Each entry below should be retyped exactly as given.

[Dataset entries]
================================

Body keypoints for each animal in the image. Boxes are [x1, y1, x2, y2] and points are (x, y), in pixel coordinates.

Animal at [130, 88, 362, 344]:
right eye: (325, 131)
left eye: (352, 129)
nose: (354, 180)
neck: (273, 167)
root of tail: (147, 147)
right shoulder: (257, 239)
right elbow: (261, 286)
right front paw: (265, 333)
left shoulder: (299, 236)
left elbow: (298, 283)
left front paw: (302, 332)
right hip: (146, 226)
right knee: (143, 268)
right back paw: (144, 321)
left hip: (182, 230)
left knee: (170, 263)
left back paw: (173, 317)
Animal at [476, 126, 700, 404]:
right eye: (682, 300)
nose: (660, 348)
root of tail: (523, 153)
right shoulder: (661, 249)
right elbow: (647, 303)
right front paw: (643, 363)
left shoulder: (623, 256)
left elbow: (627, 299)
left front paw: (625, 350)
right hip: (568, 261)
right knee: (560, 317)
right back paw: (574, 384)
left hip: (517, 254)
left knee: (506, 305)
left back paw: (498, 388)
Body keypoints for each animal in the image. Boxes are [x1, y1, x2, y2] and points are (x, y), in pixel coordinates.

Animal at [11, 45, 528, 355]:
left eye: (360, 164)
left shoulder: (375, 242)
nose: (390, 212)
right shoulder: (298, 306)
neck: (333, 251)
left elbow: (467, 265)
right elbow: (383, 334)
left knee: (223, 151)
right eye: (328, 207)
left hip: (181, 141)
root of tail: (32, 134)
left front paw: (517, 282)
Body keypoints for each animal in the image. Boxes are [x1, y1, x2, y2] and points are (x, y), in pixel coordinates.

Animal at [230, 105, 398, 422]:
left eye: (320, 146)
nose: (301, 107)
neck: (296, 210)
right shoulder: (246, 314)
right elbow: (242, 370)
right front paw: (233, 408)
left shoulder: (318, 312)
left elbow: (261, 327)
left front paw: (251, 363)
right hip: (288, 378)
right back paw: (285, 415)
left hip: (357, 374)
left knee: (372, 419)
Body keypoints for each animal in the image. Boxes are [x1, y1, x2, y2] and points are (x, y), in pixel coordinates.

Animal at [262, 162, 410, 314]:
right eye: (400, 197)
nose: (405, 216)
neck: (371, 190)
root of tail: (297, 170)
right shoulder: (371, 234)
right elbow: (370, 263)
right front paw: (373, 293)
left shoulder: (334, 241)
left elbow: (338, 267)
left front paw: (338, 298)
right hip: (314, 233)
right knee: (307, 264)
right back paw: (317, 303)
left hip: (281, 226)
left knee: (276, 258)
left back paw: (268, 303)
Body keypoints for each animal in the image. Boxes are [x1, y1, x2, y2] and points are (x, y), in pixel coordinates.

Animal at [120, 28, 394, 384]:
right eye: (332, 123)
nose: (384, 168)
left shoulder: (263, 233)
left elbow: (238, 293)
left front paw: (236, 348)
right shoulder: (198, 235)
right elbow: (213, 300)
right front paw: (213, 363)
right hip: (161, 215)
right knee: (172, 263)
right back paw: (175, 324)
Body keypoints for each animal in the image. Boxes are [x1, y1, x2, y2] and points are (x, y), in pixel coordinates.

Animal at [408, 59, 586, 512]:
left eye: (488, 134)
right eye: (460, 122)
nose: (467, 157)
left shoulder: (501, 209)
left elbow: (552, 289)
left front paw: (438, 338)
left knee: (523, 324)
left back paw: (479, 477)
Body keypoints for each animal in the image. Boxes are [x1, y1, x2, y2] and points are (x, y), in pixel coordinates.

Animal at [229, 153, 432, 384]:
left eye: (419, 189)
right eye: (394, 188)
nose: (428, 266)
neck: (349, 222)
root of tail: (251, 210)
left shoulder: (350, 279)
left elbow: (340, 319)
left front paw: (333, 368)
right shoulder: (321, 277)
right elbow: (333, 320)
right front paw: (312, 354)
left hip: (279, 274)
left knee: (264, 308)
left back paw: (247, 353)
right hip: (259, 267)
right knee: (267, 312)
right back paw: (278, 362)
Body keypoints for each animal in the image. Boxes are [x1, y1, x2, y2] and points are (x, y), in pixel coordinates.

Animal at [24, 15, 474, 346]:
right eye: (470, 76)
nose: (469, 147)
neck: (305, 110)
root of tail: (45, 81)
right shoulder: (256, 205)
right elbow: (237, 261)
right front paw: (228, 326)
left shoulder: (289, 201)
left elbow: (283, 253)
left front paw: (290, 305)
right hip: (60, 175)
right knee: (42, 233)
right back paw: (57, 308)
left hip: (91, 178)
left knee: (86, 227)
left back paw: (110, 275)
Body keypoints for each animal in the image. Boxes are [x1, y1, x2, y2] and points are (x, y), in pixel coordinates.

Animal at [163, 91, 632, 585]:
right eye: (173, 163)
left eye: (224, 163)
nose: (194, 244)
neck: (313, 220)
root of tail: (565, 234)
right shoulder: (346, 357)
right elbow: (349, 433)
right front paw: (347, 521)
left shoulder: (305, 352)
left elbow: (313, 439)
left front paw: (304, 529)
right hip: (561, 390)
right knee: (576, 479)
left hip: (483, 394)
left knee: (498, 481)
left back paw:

================================

(Your response):
Body keypoints for each animal in the image. Boxes are [x1, y1, x2, y2] and points are (x, y), in pixel coordinates.

Animal at [130, 88, 362, 344]:
right eye: (325, 131)
left eye: (352, 129)
nose: (354, 180)
neck: (273, 167)
root of tail: (147, 147)
right shoulder: (257, 239)
right elbow: (261, 286)
right front paw: (265, 333)
left shoulder: (299, 236)
left elbow: (298, 283)
left front paw: (302, 332)
right hip: (146, 226)
right knee: (143, 268)
right back paw: (144, 321)
left hip: (182, 230)
left knee: (170, 263)
left back paw: (173, 317)
Animal at [476, 126, 700, 404]:
right eye: (682, 300)
nose: (660, 348)
root of tail: (523, 153)
right shoulder: (661, 249)
right elbow: (647, 303)
right front paw: (643, 363)
left shoulder: (623, 256)
left elbow: (627, 299)
left front paw: (625, 350)
right hip: (568, 261)
right knee: (560, 317)
right back paw: (574, 384)
left hip: (517, 254)
left knee: (506, 305)
left back paw: (498, 388)
Body keypoints for each animal in the image. Boxes are [x1, y1, x2, y2] and points are (x, y), in pixel coordinates.

Animal at [11, 45, 528, 355]:
left eye: (360, 164)
left shoulder: (375, 242)
nose: (390, 212)
right shoulder: (298, 306)
neck: (333, 251)
left elbow: (467, 265)
right elbow: (383, 334)
left knee: (223, 151)
right eye: (328, 207)
left hip: (181, 141)
root of tail: (32, 134)
left front paw: (517, 282)
Body keypoints for each animal in the image. Boxes are [x1, y1, x2, y2] and points are (x, y), in pixel coordinates.

Animal at [230, 105, 398, 422]:
left eye: (320, 146)
nose: (301, 107)
neck: (296, 210)
right shoulder: (246, 314)
right elbow: (242, 370)
right front paw: (233, 408)
left shoulder: (318, 312)
left elbow: (261, 327)
left front paw: (251, 363)
right hip: (288, 378)
right back paw: (285, 415)
left hip: (357, 374)
left knee: (372, 419)
Body keypoints for each animal in the image. Boxes are [x1, y1, x2, y2] and points are (x, y), in pixel coordinates.

Animal at [262, 162, 410, 314]:
right eye: (400, 197)
nose: (405, 216)
neck: (371, 190)
root of tail: (297, 170)
right shoulder: (371, 234)
right elbow: (370, 263)
right front paw: (373, 293)
left shoulder: (334, 241)
left elbow: (338, 267)
left front paw: (338, 298)
right hip: (314, 233)
right knee: (307, 264)
right back paw: (317, 303)
left hip: (281, 226)
left knee: (276, 258)
left back paw: (268, 303)
Body keypoints for each animal in the image. Boxes are [x1, y1, x2, y2] and points are (x, y), in pixel coordinates.

Animal at [120, 28, 394, 384]:
right eye: (332, 123)
nose: (384, 168)
left shoulder: (263, 233)
left elbow: (238, 293)
left front paw: (236, 348)
right shoulder: (198, 235)
right elbow: (213, 300)
right front paw: (213, 363)
right hip: (161, 215)
right knee: (172, 263)
right back paw: (175, 324)
Body keypoints for each animal in the image. Boxes are [x1, y1, x2, y2] and points are (x, y), in pixel coordinates.

Animal at [408, 59, 586, 512]:
left eye: (488, 134)
right eye: (460, 122)
nose: (467, 157)
left shoulder: (501, 209)
left elbow: (552, 289)
left front paw: (438, 338)
left knee: (523, 324)
left back paw: (479, 477)
Body keypoints for each animal in the image. Boxes are [x1, y1, x2, y2] and points are (x, y), in pixel coordinates.

Animal at [229, 153, 432, 384]:
left eye: (419, 189)
right eye: (394, 188)
nose: (428, 266)
neck: (349, 222)
root of tail: (251, 210)
left shoulder: (350, 279)
left elbow: (340, 319)
left front paw: (333, 368)
right shoulder: (321, 277)
right elbow: (333, 320)
right front paw: (312, 354)
left hip: (279, 274)
left knee: (264, 308)
left back paw: (247, 353)
right hip: (259, 267)
right knee: (267, 312)
right back paw: (278, 362)
Body keypoints for each animal in the image. Boxes are [x1, y1, x2, y2] and points are (x, y), in pixel coordinates.

Animal at [24, 15, 474, 346]:
right eye: (470, 76)
nose: (469, 147)
neck: (305, 110)
root of tail: (45, 81)
right shoulder: (256, 205)
right elbow: (237, 261)
right front paw: (228, 326)
left shoulder: (289, 201)
left elbow: (283, 253)
left front paw: (290, 305)
right hip: (60, 175)
right knee: (42, 233)
right back paw: (57, 308)
left hip: (91, 178)
left knee: (86, 227)
left back paw: (110, 275)
Body keypoints for each animal in the image. Boxes are [x1, y1, x2, y2] and points are (x, y), in pixel coordinates.

Animal at [163, 91, 632, 585]:
right eye: (173, 163)
left eye: (224, 163)
nose: (194, 244)
neck: (313, 220)
root of tail: (565, 234)
right shoulder: (346, 357)
right elbow: (349, 433)
right front paw: (347, 521)
left shoulder: (305, 352)
left elbow: (313, 439)
left front paw: (304, 529)
right hip: (561, 390)
right knee: (576, 479)
left hip: (483, 394)
left knee: (498, 481)
left back paw:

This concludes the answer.